A matéria é do Blog do Dina:
Facções criminosas estão transformando a guerra pelo controle do crime no Rio Grande do Norte em uma disputa que vai além do território físico. O novo campo de batalha é simbólico — e a imprensa tornou-se uma peça central nesse tabuleiro.
A recente prisão de um homem fortemente armado, vestido com balaclava e roupa camuflada, em Natal, foi exibida pela afiliada do SBT. O conteúdo da reportagem é correto: ele portava uma pistola calibre .45 e, em depoimento à polícia, falou sobre o envio de criminosos da Rocinha para o estado, citou treinamentos e até o uso de fuzis.
Mas é exatamente aí que mora o problema.
Propaganda travestida de informação
Armas longas como fuzis envolvem operações de alto sigilo e logística complexa. Nenhum integrante experiente de facção — e ainda menos alguém preso em flagrante — revelaria abertamente rotas de tráfico ou planos operacionais em um depoimento. Essa fala, portanto, não se dirige às autoridades. Ela mira outro público: a sociedade.
A principal função da declaração não foi informar, mas gerar impacto. Criar manchetes. Espalhar medo. Usar a imprensa como canal involuntário de propaganda. Ao afirmar que o Comando Vermelho estaria enviando homens e armamentos, o detido não apenas forja uma ideia de expansão, mas também planta o pânico — e o medo, nesse contexto, é território.
A nova fase da guerra é simbólica
O crime quer mais do que controle físico. Quer legitimidade, atenção e opinião pública. Quer parecer maior do que realmente é. Essa guerra é também de narrativas — e as facções estão aprendendo a manipular a cobertura midiática como instrumento estratégico.
Nesse cenário, até mesmo uma reportagem fiel aos fatos pode, inadvertidamente, servir ao plano de comunicação do crime. A prisão, em vez de demonstrar fragilidade, é moldada como símbolo de poder.
Quando o silêncio diz mais do que a fala
A segurança pública precisa estar atenta: quando um criminoso fala demais, nem sempre está falando com a polícia — mas com a população. A imprensa deve continuar seu papel fundamental de informar, mas com consciência do risco de amplificar discursos pensados para intimidar e manipular.
O vácuo de poder e o novo império do crime
O atual cenário em Natal tem raízes no esvaziamento da facção Sindicato do RN. A transferência de suas lideranças para presídios federais abriu espaço para a movimentação do Comando Vermelho. Sem um comando central, o “trono do crime” ficou vago — e a disputa por ele se intensificou em novas formas: menos ostensivas, mais simbólicas e ainda mais perigosas.
A resposta do Estado
Frente à ameaça, o Estado intensificou o patrulhamento em regiões estratégicas como Guarapes, Felipe Camarão e Cidade Nova. A política de isolamento total de lideranças e ações integradas entre as forças de segurança foram adotadas como resposta. A mensagem é clara: assumir o controle do tráfico não será fácil, e o preço será alto — até mesmo para quem articula nas sombras.
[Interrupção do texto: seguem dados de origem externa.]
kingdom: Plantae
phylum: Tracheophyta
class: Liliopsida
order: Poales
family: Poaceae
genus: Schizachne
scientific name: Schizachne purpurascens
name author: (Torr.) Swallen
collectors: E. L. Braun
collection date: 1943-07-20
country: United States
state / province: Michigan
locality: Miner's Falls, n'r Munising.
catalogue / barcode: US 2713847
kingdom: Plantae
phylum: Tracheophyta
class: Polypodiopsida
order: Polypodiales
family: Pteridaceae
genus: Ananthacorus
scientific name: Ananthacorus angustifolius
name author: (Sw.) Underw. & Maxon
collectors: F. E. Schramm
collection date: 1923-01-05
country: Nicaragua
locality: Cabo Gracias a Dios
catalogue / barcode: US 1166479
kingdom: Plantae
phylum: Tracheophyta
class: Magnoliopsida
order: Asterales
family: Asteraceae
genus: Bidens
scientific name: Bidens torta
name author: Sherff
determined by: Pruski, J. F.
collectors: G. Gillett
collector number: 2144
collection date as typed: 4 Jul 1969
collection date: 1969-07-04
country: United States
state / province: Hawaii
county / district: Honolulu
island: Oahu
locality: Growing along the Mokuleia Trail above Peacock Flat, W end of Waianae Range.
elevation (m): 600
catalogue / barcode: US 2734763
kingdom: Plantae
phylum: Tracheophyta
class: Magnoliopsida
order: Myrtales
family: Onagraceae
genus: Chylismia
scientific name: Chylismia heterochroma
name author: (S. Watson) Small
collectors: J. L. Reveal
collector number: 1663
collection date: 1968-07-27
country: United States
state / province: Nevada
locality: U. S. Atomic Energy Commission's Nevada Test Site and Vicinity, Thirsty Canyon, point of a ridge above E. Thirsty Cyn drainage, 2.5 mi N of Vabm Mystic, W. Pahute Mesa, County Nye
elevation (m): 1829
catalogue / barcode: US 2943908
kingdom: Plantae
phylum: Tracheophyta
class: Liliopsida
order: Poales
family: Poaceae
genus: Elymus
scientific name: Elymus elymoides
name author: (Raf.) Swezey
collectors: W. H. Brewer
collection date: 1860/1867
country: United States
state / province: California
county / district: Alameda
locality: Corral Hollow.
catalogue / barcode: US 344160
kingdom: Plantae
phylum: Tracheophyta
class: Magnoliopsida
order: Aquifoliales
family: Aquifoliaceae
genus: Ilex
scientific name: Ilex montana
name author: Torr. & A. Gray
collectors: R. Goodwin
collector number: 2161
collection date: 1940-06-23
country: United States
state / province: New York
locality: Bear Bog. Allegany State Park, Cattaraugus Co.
A economia do crime: postos de combustíveis na mira
Além da violência direta, a atenção da inteligência policial também se voltou para o fluxo de dinheiro. Uma rede de postos de combustíveis, com expansão suspeita, passou a ser investigada como possível meio de lavagem de dinheiro do tráfico. Com vínculos indiretos a nomes do crime, essas operações podem sustentar financeiramente o novo império criminoso. O poder, hoje, se constrói tanto com armas quanto com capital disfarçado de gasolina.